Da bei der Berechnung des Aufkommens jedoch von einer hohen Verfügbarkeit ausgegangen wurde und der Probebetrieb aus dem Neubauprogramm2 bereits mit einbezogen ist, wird die Bereitstellung von Elektroenergie für das Winterhalbjahr 1973/74 von Experten als risikobehaftet eingeschätzt.
Bei komplizierten Witterungsbedingungen oder größeren Kraftwerksstörungen ist deshalb mit einer möglichen operativen Bedarfseinschränkung durch Anwendung des »Stufenprogramms Elektroenergien«3 zu rechnen.
Mit diesem Stufenprogramm, welches am 1.10.1973 in Kraft getreten ist, werden die Steuerung und Regelung des Versorgungsprozesses mit Elektroenergie in komplizierten Situationen gewährleistet und Bevölkerungsabschaltungen vermieden.
(Die Anwendung aller im Stufenprogramm enthaltenen Maßnahmen ermöglicht eine maximale Bedarfseinschränkung bis zu 2 000 MW, was für rund 5 300 Betriebe eine 43%ige Reduzierung des Bilanzanteils ihrer elektrischen Leistung bedeutet und Produktionsstillstände bestimmter Bereiche dieser Betriebe nach sich zieht.)
Hinzu kommt noch, dass trotz aller getroffenen Maßnahmen zur Herstellung der Versorgungssicherheit für das Winterhalbjahr 1973/74 nach Meinung von Fachleuten bei einigen Großkraftwerken nicht die volle Gewähr für einen stabilen Betrieb in den nächsten Monaten gegeben und das bilanzierte Aufkommen damit insgesamt noch nicht gesichert sei.
So wird die Situation in der Versorgungssicherheit bei ausgewählten Kraftwerken von Fachleuten wie folgt eingeschätzt:
Im VEB Kraftwerk Boxberg4 wird das Betriebsgeschehen infolge von Mängeln in der Leitungstätigkeit nicht voll beherrscht.
Das drückt sich insbesondere in schleppender Realisierung getroffener Festlegungen, mangelnder Konsequenz bei Pflichtverletzungen und in zum Teil erheblichen Mängeln bei der Sauberkeit der Anlagen aus.
Diese Unzulänglichkeiten in der Leitungstätigkeit, die sich auch in der oftmals ungenügenden Beachtung von Hinweisen und berechtigten Kritiken der Werktätigen ausdrücken, haben in einigen Kollektiven des Betriebes teilweise zu Gleichgültigkeit und Disziplinlosigkeit beigetragen.

◇ ◇ ◇ ◇ ◇

Aufgabe:
Kopiere aus dem Text zur Stromversorgung im Winterhalbjahr 1973/74 wortgetreu den Abschnitt zwischen „Das drückt sich“ und „und Disziplinlosigkeit beigetragen.“, beide eingeschlossen. Die Auflistung wird hier nicht gebraucht.

Extrahierte Auflistung:
◇ ◇ ◇ ◇ ◇

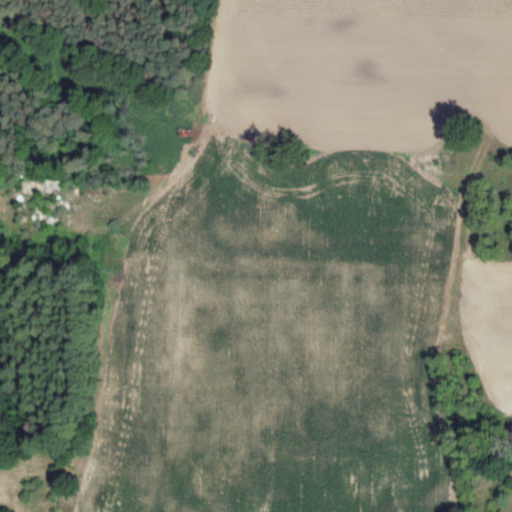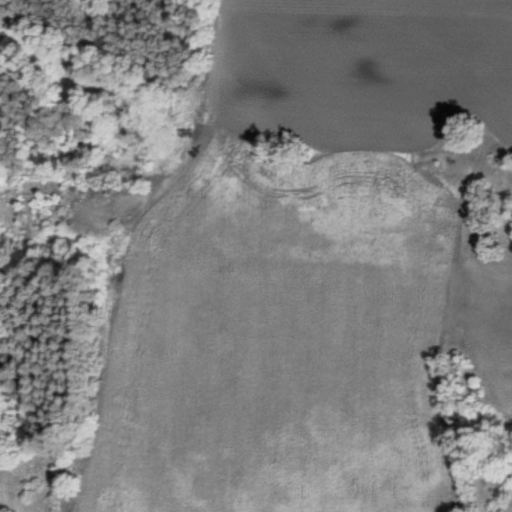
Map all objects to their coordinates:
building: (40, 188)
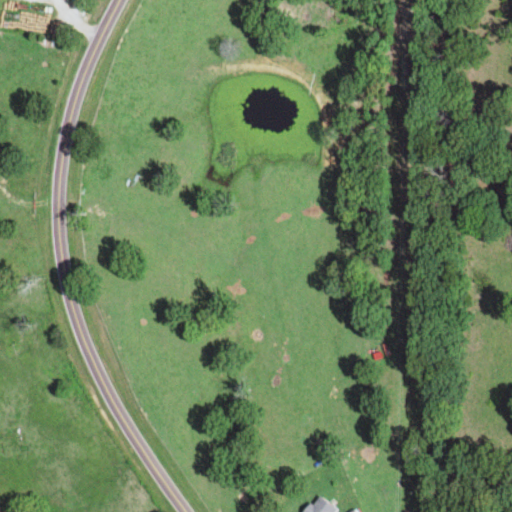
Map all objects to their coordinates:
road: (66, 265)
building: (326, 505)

◇ ◇ ◇ ◇ ◇

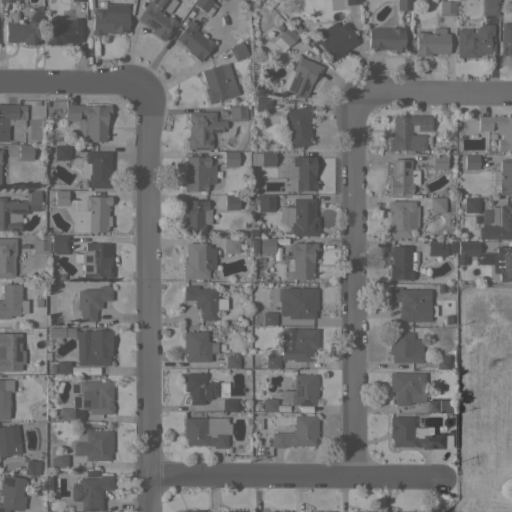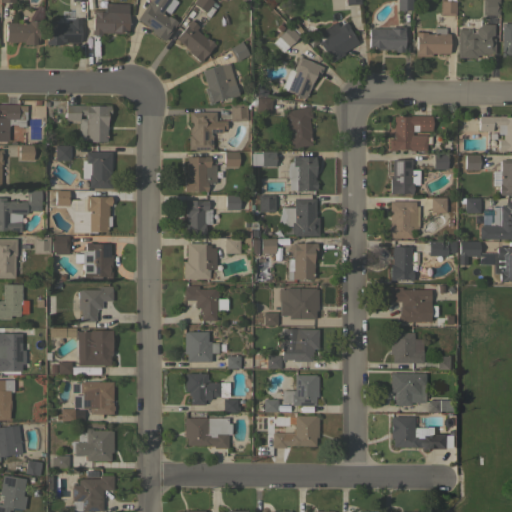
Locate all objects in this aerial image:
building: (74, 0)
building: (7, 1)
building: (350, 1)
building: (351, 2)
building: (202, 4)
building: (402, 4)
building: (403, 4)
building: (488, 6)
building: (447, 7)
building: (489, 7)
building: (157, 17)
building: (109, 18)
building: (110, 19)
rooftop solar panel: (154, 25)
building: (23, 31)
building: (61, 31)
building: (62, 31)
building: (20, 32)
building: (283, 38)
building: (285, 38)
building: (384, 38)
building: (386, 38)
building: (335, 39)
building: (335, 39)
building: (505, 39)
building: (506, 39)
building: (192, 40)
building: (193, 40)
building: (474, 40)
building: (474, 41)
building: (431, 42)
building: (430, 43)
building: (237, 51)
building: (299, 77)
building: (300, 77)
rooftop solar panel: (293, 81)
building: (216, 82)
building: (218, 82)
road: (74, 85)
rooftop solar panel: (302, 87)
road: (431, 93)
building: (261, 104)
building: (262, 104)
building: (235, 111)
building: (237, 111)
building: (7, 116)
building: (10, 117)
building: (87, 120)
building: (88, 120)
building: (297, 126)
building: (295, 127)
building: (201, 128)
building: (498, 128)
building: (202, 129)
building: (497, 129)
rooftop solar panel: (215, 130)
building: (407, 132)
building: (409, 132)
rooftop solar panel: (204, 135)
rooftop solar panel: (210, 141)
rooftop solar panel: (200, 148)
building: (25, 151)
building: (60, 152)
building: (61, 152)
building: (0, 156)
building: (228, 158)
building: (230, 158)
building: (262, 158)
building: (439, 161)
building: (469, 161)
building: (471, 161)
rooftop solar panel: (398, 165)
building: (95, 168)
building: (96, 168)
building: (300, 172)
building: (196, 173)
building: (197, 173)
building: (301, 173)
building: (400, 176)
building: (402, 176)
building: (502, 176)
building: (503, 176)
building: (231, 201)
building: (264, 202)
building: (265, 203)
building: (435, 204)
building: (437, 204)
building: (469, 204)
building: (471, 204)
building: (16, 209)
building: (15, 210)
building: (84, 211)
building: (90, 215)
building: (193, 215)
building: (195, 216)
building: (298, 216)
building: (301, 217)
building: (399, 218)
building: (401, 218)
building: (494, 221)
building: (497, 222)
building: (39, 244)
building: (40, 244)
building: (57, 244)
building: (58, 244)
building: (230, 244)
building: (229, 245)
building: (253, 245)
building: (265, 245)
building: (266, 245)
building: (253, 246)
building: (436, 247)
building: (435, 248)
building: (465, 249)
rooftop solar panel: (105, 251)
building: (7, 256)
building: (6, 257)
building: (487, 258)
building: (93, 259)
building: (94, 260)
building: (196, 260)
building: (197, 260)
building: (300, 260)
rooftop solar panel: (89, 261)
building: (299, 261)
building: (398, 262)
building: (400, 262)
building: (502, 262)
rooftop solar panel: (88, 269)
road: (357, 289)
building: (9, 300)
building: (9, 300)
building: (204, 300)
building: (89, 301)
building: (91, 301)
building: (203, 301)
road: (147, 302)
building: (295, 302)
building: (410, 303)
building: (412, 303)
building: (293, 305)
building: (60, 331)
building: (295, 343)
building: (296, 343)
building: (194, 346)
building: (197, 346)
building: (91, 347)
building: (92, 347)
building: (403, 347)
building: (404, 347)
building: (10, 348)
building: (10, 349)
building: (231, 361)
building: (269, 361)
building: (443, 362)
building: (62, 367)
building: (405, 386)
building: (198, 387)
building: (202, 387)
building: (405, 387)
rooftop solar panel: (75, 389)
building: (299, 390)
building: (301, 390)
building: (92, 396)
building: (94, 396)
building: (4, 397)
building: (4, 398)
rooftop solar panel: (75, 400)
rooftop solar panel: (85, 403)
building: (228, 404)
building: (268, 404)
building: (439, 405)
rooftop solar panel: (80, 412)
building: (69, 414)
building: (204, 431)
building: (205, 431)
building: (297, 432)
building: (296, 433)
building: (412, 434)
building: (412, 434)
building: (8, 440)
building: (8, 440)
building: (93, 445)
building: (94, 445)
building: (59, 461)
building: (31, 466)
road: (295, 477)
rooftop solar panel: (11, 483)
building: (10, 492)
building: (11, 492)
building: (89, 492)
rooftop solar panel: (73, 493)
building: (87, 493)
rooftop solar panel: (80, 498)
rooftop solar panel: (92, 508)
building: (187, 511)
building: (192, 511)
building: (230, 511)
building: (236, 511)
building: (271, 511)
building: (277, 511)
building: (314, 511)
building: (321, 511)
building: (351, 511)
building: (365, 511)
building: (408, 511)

◇ ◇ ◇ ◇ ◇

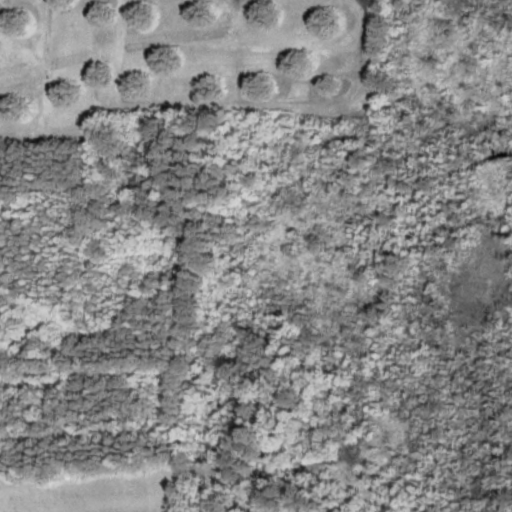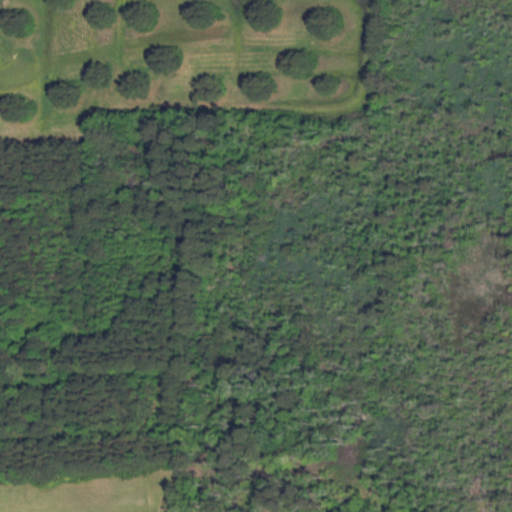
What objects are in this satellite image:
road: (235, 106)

◇ ◇ ◇ ◇ ◇

Fertige Antwort:
Das drückt sich insbesondere in schleppender Realisierung getroffener Festlegungen, mangelnder Konsequenz bei Pflichtverletzungen und in zum Teil erheblichen Mängeln bei der Sauberkeit der Anlagen aus.
Diese Unzulänglichkeiten in der Leitungstätigkeit, die sich auch in der oftmals ungenügenden Beachtung von Hinweisen und berechtigten Kritiken der Werktätigen ausdrücken, haben in einigen Kollektiven des Betriebes teilweise zu Gleichgültigkeit und Disziplinlosigkeit beigetragen.